BEGIN

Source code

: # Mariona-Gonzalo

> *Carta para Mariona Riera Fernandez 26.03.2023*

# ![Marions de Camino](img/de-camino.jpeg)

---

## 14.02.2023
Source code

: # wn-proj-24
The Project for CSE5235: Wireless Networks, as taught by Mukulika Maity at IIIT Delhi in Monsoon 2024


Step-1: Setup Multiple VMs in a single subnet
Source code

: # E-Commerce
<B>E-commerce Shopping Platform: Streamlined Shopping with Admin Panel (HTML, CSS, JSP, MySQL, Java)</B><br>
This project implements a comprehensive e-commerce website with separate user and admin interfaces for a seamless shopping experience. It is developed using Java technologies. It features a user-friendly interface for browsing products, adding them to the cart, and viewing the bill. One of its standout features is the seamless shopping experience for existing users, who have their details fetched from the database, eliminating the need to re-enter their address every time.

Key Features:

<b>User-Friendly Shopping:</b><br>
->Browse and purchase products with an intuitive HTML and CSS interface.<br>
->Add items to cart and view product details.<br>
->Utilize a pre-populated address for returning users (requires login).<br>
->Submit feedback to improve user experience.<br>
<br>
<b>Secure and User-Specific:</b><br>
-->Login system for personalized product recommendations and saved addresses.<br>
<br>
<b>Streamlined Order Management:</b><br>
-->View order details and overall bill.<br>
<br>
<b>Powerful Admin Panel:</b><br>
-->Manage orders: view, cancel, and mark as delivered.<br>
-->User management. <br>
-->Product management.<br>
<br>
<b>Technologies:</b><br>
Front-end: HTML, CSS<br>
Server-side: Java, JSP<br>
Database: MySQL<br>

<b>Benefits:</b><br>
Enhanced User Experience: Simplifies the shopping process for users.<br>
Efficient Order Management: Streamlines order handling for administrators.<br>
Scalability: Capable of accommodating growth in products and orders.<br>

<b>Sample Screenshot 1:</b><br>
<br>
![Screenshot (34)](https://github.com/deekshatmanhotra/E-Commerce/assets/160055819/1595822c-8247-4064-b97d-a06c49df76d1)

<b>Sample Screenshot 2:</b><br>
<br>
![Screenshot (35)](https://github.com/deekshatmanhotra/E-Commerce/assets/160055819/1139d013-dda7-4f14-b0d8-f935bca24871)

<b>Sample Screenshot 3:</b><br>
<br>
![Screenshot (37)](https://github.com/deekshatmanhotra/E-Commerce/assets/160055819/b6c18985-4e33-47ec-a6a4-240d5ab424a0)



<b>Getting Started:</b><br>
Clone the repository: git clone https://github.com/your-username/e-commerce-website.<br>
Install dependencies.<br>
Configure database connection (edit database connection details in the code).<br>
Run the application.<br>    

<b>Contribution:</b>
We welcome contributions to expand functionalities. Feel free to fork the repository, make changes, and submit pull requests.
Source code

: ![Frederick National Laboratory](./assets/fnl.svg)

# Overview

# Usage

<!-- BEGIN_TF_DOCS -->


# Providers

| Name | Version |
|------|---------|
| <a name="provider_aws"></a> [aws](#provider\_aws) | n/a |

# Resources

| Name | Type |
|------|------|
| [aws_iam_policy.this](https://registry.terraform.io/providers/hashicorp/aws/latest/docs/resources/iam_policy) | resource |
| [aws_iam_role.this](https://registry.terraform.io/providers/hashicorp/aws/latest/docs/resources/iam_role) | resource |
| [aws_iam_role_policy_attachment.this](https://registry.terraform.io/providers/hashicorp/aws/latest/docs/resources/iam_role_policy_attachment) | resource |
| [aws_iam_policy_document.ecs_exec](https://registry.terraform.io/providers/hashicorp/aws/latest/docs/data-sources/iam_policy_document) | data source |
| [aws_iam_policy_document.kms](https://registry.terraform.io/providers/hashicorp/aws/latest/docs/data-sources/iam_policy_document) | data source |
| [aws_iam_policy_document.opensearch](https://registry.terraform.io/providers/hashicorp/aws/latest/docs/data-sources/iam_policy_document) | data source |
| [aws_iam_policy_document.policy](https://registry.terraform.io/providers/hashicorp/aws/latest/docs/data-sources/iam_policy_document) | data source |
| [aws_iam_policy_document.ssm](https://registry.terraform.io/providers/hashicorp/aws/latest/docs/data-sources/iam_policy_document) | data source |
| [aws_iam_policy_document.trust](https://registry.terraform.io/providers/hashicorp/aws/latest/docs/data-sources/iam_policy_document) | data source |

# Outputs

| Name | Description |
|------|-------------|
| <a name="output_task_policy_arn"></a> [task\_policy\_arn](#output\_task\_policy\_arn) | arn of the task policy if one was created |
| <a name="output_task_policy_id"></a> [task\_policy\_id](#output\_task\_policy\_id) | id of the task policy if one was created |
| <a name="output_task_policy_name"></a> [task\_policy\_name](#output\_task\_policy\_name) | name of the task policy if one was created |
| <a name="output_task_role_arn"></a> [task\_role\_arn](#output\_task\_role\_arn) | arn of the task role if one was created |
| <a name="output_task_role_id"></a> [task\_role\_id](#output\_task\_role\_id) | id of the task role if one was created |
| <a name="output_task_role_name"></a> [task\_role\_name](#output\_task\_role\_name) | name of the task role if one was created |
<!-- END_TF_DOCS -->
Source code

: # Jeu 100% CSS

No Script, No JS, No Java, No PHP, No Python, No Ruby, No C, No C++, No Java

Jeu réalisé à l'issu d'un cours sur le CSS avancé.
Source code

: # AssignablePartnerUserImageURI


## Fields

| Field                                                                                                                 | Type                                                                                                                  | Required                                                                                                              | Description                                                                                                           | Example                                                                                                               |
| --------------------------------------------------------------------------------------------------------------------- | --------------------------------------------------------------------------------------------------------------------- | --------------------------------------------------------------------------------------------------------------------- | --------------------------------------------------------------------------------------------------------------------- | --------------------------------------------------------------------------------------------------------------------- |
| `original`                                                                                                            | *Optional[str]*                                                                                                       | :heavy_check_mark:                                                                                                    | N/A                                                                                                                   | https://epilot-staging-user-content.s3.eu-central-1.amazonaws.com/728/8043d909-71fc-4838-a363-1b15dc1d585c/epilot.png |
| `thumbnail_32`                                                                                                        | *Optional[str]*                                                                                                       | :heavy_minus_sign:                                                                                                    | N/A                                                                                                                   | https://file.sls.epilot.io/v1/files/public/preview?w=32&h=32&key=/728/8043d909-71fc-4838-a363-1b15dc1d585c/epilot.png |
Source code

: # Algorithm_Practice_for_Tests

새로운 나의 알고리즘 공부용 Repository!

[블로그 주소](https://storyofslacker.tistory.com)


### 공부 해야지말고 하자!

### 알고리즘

END

Reproduce all of the material above word for word, keeping every character and line unchanged.

■ WRITTEN RESPONSE
Source code

: # Mariona-Gonzalo

> *Carta para Mariona Riera Fernandez 26.03.2023*

# ![Marions de Camino](img/de-camino.jpeg)

---

## 14.02.2023
Source code

: # wn-proj-24
The Project for CSE5235: Wireless Networks, as taught by Mukulika Maity at IIIT Delhi in Monsoon 2024


Step-1: Setup Multiple VMs in a single subnet
Source code

: # E-Commerce
<B>E-commerce Shopping Platform: Streamlined Shopping with Admin Panel (HTML, CSS, JSP, MySQL, Java)</B><br>
This project implements a comprehensive e-commerce website with separate user and admin interfaces for a seamless shopping experience. It is developed using Java technologies. It features a user-friendly interface for browsing products, adding them to the cart, and viewing the bill. One of its standout features is the seamless shopping experience for existing users, who have their details fetched from the database, eliminating the need to re-enter their address every time.

Key Features:

<b>User-Friendly Shopping:</b><br>
->Browse and purchase products with an intuitive HTML and CSS interface.<br>
->Add items to cart and view product details.<br>
->Utilize a pre-populated address for returning users (requires login).<br>
->Submit feedback to improve user experience.<br>
<br>
<b>Secure and User-Specific:</b><br>
-->Login system for personalized product recommendations and saved addresses.<br>
<br>
<b>Streamlined Order Management:</b><br>
-->View order details and overall bill.<br>
<br>
<b>Powerful Admin Panel:</b><br>
-->Manage orders: view, cancel, and mark as delivered.<br>
-->User management. <br>
-->Product management.<br>
<br>
<b>Technologies:</b><br>
Front-end: HTML, CSS<br>
Server-side: Java, JSP<br>
Database: MySQL<br>

<b>Benefits:</b><br>
Enhanced User Experience: Simplifies the shopping process for users.<br>
Efficient Order Management: Streamlines order handling for administrators.<br>
Scalability: Capable of accommodating growth in products and orders.<br>

<b>Sample Screenshot 1:</b><br>
<br>
![Screenshot (34)](https://github.com/deekshatmanhotra/E-Commerce/assets/160055819/1595822c-8247-4064-b97d-a06c49df76d1)

<b>Sample Screenshot 2:</b><br>
<br>
![Screenshot (35)](https://github.com/deekshatmanhotra/E-Commerce/assets/160055819/1139d013-dda7-4f14-b0d8-f935bca24871)

<b>Sample Screenshot 3:</b><br>
<br>
![Screenshot (37)](https://github.com/deekshatmanhotra/E-Commerce/assets/160055819/b6c18985-4e33-47ec-a6a4-240d5ab424a0)



<b>Getting Started:</b><br>
Clone the repository: git clone https://github.com/your-username/e-commerce-website.<br>
Install dependencies.<br>
Configure database connection (edit database connection details in the code).<br>
Run the application.<br>    

<b>Contribution:</b>
We welcome contributions to expand functionalities. Feel free to fork the repository, make changes, and submit pull requests.
Source code

: ![Frederick National Laboratory](./assets/fnl.svg)

# Overview

# Usage

<!-- BEGIN_TF_DOCS -->


# Providers

| Name | Version |
|------|---------|
| <a name="provider_aws"></a> [aws](#provider\_aws) | n/a |

# Resources

| Name | Type |
|------|------|
| [aws_iam_policy.this](https://registry.terraform.io/providers/hashicorp/aws/latest/docs/resources/iam_policy) | resource |
| [aws_iam_role.this](https://registry.terraform.io/providers/hashicorp/aws/latest/docs/resources/iam_role) | resource |
| [aws_iam_role_policy_attachment.this](https://registry.terraform.io/providers/hashicorp/aws/latest/docs/resources/iam_role_policy_attachment) | resource |
| [aws_iam_policy_document.ecs_exec](https://registry.terraform.io/providers/hashicorp/aws/latest/docs/data-sources/iam_policy_document) | data source |
| [aws_iam_policy_document.kms](https://registry.terraform.io/providers/hashicorp/aws/latest/docs/data-sources/iam_policy_document) | data source |
| [aws_iam_policy_document.opensearch](https://registry.terraform.io/providers/hashicorp/aws/latest/docs/data-sources/iam_policy_document) | data source |
| [aws_iam_policy_document.policy](https://registry.terraform.io/providers/hashicorp/aws/latest/docs/data-sources/iam_policy_document) | data source |
| [aws_iam_policy_document.ssm](https://registry.terraform.io/providers/hashicorp/aws/latest/docs/data-sources/iam_policy_document) | data source |
| [aws_iam_policy_document.trust](https://registry.terraform.io/providers/hashicorp/aws/latest/docs/data-sources/iam_policy_document) | data source |

# Outputs

| Name | Description |
|------|-------------|
| <a name="output_task_policy_arn"></a> [task\_policy\_arn](#output\_task\_policy\_arn) | arn of the task policy if one was created |
| <a name="output_task_policy_id"></a> [task\_policy\_id](#output\_task\_policy\_id) | id of the task policy if one was created |
| <a name="output_task_policy_name"></a> [task\_policy\_name](#output\_task\_policy\_name) | name of the task policy if one was created |
| <a name="output_task_role_arn"></a> [task\_role\_arn](#output\_task\_role\_arn) | arn of the task role if one was created |
| <a name="output_task_role_id"></a> [task\_role\_id](#output\_task\_role\_id) | id of the task role if one was created |
| <a name="output_task_role_name"></a> [task\_role\_name](#output\_task\_role\_name) | name of the task role if one was created |
<!-- END_TF_DOCS -->
Source code

: # Jeu 100% CSS

No Script, No JS, No Java, No PHP, No Python, No Ruby, No C, No C++, No Java

Jeu réalisé à l'issu d'un cours sur le CSS avancé.
Source code

: # AssignablePartnerUserImageURI


## Fields

| Field                                                                                                                 | Type                                                                                                                  | Required                                                                                                              | Description                                                                                                           | Example                                                                                                               |
| --------------------------------------------------------------------------------------------------------------------- | --------------------------------------------------------------------------------------------------------------------- | --------------------------------------------------------------------------------------------------------------------- | --------------------------------------------------------------------------------------------------------------------- | --------------------------------------------------------------------------------------------------------------------- |
| `original`                                                                                                            | *Optional[str]*                                                                                                       | :heavy_check_mark:                                                                                                    | N/A                                                                                                                   | https://epilot-staging-user-content.s3.eu-central-1.amazonaws.com/728/8043d909-71fc-4838-a363-1b15dc1d585c/epilot.png |
| `thumbnail_32`                                                                                                        | *Optional[str]*                                                                                                       | :heavy_minus_sign:                                                                                                    | N/A                                                                                                                   | https://file.sls.epilot.io/v1/files/public/preview?w=32&h=32&key=/728/8043d909-71fc-4838-a363-1b15dc1d585c/epilot.png |
Source code

: # Algorithm_Practice_for_Tests

새로운 나의 알고리즘 공부용 Repository!

[블로그 주소](https://storyofslacker.tistory.com)


### 공부 해야지말고 하자!

### 알고리즘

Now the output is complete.